— Task requirements —
Determine the number of lines in the data that contain "space", and write only that number.

■ ■ ■ ■ ■

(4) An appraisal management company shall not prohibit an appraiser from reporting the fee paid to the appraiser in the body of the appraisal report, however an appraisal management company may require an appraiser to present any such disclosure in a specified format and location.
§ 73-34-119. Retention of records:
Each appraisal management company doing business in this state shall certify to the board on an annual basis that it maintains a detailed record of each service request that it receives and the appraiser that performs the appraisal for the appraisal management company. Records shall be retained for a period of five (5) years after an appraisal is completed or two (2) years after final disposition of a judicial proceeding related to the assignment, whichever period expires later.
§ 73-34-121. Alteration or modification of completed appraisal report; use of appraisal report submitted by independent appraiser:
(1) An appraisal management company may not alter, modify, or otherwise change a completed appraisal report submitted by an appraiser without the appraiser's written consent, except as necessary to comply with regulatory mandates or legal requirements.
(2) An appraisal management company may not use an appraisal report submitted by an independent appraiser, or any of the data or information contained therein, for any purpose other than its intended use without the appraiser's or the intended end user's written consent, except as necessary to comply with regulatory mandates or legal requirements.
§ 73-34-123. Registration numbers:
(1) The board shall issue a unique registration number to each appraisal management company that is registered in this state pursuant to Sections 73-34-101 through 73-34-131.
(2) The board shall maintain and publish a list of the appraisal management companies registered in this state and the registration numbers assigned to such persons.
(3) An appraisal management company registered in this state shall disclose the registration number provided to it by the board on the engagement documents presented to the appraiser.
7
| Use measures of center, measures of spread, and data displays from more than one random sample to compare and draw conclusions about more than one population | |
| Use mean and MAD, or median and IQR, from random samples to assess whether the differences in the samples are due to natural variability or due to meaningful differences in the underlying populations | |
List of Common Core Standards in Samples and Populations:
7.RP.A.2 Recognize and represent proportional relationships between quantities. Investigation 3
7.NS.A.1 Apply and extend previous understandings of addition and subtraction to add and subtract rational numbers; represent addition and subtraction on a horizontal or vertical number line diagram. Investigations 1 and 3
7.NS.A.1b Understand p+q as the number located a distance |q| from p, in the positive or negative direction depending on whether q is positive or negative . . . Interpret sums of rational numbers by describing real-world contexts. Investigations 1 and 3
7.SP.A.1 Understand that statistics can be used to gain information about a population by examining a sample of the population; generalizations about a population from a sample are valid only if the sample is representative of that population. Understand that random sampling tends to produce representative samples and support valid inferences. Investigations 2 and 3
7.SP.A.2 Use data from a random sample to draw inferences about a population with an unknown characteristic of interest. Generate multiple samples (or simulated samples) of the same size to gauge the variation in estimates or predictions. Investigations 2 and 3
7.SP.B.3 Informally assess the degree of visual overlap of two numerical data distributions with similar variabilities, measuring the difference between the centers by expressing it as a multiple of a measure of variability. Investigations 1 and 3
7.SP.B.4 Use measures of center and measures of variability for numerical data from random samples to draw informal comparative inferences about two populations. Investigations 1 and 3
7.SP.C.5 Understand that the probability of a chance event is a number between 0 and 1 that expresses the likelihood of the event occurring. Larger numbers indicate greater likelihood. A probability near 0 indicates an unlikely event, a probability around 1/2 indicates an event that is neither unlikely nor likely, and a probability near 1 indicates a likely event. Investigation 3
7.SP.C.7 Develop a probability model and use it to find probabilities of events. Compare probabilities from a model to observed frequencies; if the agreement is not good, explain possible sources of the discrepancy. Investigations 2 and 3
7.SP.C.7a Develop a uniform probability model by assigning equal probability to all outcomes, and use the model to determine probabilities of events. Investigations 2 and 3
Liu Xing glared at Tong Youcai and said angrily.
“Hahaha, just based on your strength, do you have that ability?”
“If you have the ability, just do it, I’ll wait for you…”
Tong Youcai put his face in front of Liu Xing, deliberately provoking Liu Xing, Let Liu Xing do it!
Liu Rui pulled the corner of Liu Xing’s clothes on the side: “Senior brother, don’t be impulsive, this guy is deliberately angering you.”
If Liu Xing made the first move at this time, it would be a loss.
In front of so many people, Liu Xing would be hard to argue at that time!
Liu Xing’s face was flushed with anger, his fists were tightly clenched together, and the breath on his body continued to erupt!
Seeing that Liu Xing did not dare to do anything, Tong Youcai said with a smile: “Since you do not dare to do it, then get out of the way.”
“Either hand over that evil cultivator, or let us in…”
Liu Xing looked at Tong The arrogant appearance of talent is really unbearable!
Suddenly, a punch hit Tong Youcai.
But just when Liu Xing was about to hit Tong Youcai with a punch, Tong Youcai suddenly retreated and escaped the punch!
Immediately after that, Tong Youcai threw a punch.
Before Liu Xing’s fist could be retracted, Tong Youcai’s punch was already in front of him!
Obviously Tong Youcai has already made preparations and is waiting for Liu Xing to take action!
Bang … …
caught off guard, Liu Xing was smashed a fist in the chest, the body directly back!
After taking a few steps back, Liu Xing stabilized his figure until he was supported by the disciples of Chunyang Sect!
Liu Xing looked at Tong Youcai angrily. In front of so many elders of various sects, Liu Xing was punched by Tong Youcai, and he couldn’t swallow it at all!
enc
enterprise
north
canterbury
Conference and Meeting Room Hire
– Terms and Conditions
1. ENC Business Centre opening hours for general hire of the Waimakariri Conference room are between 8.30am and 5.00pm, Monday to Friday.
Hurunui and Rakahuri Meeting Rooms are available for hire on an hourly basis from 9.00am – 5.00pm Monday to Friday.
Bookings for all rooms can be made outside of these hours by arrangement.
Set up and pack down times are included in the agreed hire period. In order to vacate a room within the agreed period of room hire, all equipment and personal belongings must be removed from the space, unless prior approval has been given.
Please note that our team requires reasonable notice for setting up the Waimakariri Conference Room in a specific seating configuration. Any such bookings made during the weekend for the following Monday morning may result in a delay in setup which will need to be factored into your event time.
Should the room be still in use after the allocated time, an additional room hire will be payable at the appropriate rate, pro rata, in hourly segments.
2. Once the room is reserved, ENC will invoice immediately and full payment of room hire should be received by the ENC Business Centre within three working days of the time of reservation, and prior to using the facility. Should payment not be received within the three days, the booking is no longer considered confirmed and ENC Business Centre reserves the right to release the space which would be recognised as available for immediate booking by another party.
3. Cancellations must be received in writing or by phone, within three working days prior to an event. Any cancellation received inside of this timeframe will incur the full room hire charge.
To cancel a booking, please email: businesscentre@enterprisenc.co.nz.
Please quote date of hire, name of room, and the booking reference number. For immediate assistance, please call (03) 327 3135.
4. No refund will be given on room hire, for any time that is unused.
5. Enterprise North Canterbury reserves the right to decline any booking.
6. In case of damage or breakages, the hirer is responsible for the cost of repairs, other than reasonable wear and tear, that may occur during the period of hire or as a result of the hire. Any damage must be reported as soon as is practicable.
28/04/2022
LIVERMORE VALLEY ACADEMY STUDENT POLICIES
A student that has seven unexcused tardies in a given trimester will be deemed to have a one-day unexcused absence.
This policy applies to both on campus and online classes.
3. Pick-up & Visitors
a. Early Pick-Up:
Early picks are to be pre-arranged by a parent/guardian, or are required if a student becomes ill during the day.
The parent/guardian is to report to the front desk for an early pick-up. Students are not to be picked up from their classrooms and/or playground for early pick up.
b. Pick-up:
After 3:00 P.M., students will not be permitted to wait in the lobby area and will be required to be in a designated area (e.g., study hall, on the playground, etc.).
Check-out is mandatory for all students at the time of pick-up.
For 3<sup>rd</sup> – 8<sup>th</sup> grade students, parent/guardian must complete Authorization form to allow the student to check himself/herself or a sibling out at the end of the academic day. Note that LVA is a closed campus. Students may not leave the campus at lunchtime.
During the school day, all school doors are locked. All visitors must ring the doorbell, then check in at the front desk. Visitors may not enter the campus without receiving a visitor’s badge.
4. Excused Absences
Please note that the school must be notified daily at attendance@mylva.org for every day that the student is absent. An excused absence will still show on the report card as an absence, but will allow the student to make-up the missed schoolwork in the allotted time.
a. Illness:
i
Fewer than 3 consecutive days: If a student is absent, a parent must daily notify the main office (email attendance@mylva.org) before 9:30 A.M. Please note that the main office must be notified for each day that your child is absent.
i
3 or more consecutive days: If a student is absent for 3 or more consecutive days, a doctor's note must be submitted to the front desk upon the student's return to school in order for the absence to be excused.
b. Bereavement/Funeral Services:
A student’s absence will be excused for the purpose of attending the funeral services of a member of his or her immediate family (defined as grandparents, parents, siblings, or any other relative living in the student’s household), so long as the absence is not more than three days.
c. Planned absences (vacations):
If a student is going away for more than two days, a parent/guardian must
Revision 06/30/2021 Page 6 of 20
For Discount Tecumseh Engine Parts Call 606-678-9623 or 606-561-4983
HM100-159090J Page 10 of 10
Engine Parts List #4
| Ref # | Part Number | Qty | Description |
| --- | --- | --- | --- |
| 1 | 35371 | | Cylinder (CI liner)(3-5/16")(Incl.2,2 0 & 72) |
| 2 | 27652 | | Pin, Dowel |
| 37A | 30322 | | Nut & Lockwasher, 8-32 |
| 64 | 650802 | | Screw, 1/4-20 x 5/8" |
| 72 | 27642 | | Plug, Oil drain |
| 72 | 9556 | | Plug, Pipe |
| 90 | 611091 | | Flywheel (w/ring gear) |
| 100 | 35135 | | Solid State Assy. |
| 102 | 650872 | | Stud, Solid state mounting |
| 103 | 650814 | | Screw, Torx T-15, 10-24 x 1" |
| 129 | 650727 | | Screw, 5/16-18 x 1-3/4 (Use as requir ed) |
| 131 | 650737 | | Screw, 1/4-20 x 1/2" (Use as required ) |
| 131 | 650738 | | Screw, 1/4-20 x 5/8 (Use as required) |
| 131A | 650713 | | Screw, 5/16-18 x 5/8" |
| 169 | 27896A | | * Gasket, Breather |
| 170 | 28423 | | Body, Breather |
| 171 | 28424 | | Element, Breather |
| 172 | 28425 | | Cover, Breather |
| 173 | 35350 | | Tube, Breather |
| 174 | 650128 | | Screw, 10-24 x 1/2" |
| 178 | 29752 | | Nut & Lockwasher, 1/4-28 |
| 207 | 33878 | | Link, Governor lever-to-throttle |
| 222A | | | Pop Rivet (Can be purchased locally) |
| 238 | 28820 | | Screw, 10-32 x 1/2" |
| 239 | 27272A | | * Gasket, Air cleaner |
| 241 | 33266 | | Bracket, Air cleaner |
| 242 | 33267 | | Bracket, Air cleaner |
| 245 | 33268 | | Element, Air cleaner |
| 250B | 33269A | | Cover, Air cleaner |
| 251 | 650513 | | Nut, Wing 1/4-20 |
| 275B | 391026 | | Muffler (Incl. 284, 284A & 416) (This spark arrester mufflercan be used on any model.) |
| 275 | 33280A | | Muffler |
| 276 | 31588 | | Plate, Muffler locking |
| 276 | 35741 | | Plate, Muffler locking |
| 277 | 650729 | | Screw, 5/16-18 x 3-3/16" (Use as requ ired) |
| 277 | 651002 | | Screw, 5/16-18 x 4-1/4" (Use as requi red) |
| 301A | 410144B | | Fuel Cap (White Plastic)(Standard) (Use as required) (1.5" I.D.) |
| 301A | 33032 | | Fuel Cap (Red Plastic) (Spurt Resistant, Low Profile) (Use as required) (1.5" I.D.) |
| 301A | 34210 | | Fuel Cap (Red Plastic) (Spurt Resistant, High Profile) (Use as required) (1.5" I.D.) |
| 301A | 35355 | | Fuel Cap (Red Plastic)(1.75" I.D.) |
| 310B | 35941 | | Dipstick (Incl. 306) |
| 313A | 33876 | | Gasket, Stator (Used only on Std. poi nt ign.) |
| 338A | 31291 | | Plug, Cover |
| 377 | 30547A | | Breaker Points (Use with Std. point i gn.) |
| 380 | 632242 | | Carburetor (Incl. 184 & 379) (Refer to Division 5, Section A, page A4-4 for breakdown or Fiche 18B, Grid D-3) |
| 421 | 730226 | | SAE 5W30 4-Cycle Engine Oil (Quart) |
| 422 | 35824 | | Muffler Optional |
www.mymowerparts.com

■ ■ ■ ■ ■

— Result of this task —
2